Dataset entries:
------------------------------

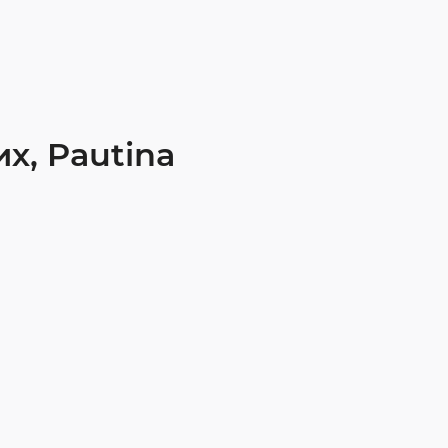
х, Pautina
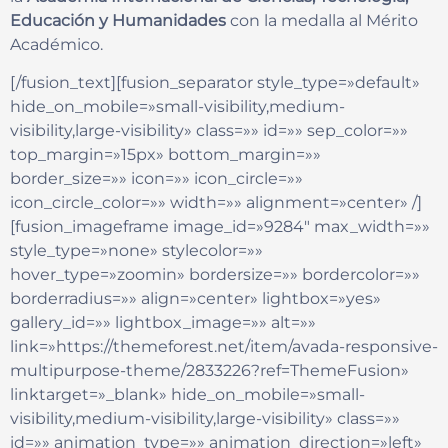
Educación y Humanidades
con la medalla al Mérito
Académico.
[/fusion_text][fusion_separator style_type=»default»
hide_on_mobile=»small-visibility,medium-
visibility,large-visibility» class=»» id=»» sep_color=»»
top_margin=»15px» bottom_margin=»»
border_size=»» icon=»» icon_circle=»»
icon_circle_color=»» width=»» alignment=»center» /]
[fusion_imageframe image_id=»9284″ max_width=»»
style_type=»none» stylecolor=»»
hover_type=»zoomin» bordersize=»» bordercolor=»»
borderradius=»» align=»center» lightbox=»yes»
gallery_id=»» lightbox_image=»» alt=»»
link=»https://themeforest.net/item/avada-responsive-
multipurpose-theme/2833226?ref=ThemeFusion»
linktarget=»_blank» hide_on_mobile=»small-
visibility,medium-visibility,large-visibility» class=»»
id=»» animation_type=»» animation_direction=»left»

------------------------------

Request:
If a line of the data contains "small", copy it out.

Reply to the exercise:
hide_on_mobile=»small-visibility,medium-
linktarget=»_blank» hide_on_mobile=»small-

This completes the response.